### Instruction
Please output the lines of the listing below as a JSON list of strings, one string per line with blank lines left out, beginning with the line that contains "common name: Water stick insect" and running through the line that contains "genus: Taenidia".

####

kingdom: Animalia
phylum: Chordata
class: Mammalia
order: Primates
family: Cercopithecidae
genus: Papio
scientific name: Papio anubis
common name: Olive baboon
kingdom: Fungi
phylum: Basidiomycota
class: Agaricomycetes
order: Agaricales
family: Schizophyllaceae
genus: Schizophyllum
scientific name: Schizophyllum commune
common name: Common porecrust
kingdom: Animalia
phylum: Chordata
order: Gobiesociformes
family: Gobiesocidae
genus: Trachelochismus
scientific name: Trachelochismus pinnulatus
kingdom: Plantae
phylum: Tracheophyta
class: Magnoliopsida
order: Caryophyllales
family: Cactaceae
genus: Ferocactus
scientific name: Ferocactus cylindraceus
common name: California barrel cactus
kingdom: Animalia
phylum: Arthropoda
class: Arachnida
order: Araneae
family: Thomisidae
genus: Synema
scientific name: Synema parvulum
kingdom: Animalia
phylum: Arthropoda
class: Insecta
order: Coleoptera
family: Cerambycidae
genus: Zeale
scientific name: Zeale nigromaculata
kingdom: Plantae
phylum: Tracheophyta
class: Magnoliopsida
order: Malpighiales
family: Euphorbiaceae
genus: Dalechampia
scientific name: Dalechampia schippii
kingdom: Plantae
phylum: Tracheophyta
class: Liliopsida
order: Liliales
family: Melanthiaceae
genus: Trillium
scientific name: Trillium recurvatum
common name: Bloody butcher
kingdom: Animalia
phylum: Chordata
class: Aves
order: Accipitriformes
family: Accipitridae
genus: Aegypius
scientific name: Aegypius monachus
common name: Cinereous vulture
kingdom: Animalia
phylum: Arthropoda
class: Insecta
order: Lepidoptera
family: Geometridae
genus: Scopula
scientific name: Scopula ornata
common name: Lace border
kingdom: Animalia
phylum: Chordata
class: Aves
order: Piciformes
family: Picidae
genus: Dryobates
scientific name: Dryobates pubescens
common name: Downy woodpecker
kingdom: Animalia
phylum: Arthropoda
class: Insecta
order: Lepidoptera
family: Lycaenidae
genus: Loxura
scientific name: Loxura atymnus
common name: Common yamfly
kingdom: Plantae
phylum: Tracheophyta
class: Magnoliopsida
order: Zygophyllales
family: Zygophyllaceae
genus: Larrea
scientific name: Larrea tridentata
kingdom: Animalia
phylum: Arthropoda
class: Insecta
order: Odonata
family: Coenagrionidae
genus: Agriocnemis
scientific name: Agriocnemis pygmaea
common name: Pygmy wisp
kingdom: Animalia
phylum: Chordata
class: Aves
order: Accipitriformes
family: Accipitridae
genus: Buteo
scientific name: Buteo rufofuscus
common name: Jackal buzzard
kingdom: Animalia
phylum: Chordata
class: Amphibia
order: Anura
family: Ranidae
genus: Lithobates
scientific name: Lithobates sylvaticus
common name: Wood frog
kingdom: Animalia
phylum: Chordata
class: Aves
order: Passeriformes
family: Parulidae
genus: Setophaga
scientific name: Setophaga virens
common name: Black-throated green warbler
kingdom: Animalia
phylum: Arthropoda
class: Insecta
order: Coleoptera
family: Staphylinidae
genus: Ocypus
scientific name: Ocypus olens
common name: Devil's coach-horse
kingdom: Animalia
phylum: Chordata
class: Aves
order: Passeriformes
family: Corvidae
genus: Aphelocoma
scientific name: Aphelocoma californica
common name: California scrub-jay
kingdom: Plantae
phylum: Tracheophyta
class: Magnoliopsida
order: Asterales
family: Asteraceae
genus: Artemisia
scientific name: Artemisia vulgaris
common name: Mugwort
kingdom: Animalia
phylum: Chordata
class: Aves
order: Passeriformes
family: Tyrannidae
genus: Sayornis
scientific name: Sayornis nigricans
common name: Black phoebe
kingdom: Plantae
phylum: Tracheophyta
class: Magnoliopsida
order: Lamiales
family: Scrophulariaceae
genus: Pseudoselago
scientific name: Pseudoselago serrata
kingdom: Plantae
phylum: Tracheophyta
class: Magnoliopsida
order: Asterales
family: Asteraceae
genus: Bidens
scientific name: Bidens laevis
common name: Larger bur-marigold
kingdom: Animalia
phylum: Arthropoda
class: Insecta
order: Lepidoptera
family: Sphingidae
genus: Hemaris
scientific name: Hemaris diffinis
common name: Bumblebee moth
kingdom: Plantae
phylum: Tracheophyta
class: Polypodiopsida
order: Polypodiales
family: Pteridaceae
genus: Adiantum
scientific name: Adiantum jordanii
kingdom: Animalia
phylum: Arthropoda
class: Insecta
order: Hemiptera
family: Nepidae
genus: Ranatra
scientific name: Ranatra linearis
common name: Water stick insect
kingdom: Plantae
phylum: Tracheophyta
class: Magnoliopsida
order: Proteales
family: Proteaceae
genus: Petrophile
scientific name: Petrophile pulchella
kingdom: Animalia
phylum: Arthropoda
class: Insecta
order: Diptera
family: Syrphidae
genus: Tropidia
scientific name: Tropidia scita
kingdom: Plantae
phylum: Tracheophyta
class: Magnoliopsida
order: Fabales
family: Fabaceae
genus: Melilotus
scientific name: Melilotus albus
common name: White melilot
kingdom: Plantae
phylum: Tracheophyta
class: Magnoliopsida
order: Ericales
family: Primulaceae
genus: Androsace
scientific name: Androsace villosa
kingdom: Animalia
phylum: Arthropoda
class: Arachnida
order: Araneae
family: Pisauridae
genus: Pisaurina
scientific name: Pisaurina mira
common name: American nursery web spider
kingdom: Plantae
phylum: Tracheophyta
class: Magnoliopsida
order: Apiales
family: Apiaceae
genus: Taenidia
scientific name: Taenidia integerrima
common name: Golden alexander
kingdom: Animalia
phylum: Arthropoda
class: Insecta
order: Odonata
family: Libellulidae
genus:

####

### Output below
[
  "common name: Water stick insect",
  "kingdom: Plantae",
  "phylum: Tracheophyta",
  "class: Magnoliopsida",
  "order: Proteales",
  "family: Proteaceae",
  "genus: Petrophile",
  "scientific name: Petrophile pulchella",
  "kingdom: Animalia",
  "phylum: Arthropoda",
  "class: Insecta",
  "order: Diptera",
  "family: Syrphidae",
  "genus: Tropidia",
  "scientific name: Tropidia scita",
  "kingdom: Plantae",
  "phylum: Tracheophyta",
  "class: Magnoliopsida",
  "order: Fabales",
  "family: Fabaceae",
  "genus: Melilotus",
  "scientific name: Melilotus albus",
  "common name: White melilot",
  "kingdom: Plantae",
  "phylum: Tracheophyta",
  "class: Magnoliopsida",
  "order: Ericales",
  "family: Primulaceae",
  "genus: Androsace",
  "scientific name: Androsace villosa",
  "kingdom: Animalia",
  "phylum: Arthropoda",
  "class: Arachnida",
  "order: Araneae",
  "family: Pisauridae",
  "genus: Pisaurina",
  "scientific name: Pisaurina mira",
  "common name: American nursery web spider",
  "kingdom: Plantae",
  "phylum: Tracheophyta",
  "class: Magnoliopsida",
  "order: Apiales",
  "family: Apiaceae",
  "genus: Taenidia"
]